> [Work required] From the entries below, return every line that includes the word "тексті".

> [Source data]

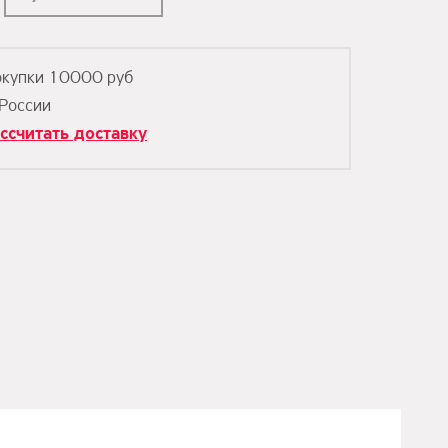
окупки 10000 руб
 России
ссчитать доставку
* * *
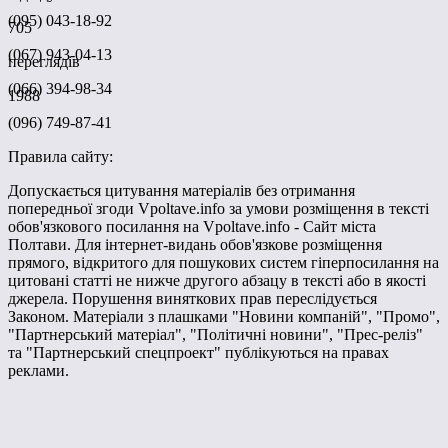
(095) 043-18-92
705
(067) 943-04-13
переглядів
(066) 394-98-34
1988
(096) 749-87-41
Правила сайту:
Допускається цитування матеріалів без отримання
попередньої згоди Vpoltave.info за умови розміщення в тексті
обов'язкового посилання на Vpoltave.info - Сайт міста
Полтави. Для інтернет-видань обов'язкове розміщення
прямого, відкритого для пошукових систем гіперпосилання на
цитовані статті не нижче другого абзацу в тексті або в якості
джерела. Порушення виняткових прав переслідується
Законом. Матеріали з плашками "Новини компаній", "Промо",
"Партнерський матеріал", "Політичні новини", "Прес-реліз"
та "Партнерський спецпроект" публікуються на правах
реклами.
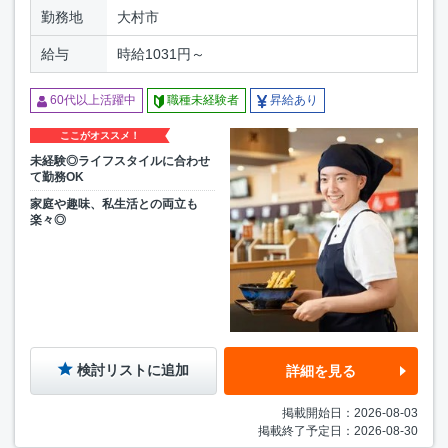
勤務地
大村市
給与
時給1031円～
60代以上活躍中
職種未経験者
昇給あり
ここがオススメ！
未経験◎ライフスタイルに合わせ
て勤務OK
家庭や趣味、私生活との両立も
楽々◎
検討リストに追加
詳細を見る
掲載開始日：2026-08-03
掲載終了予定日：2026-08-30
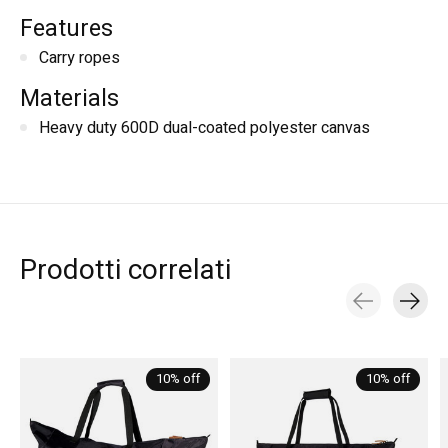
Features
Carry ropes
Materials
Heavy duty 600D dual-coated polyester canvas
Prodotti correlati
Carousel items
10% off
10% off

> [Exercise answer]
попередньої згоди Vpoltave.info за умови розміщення в тексті
цитовані статті не нижче другого абзацу в тексті або в якості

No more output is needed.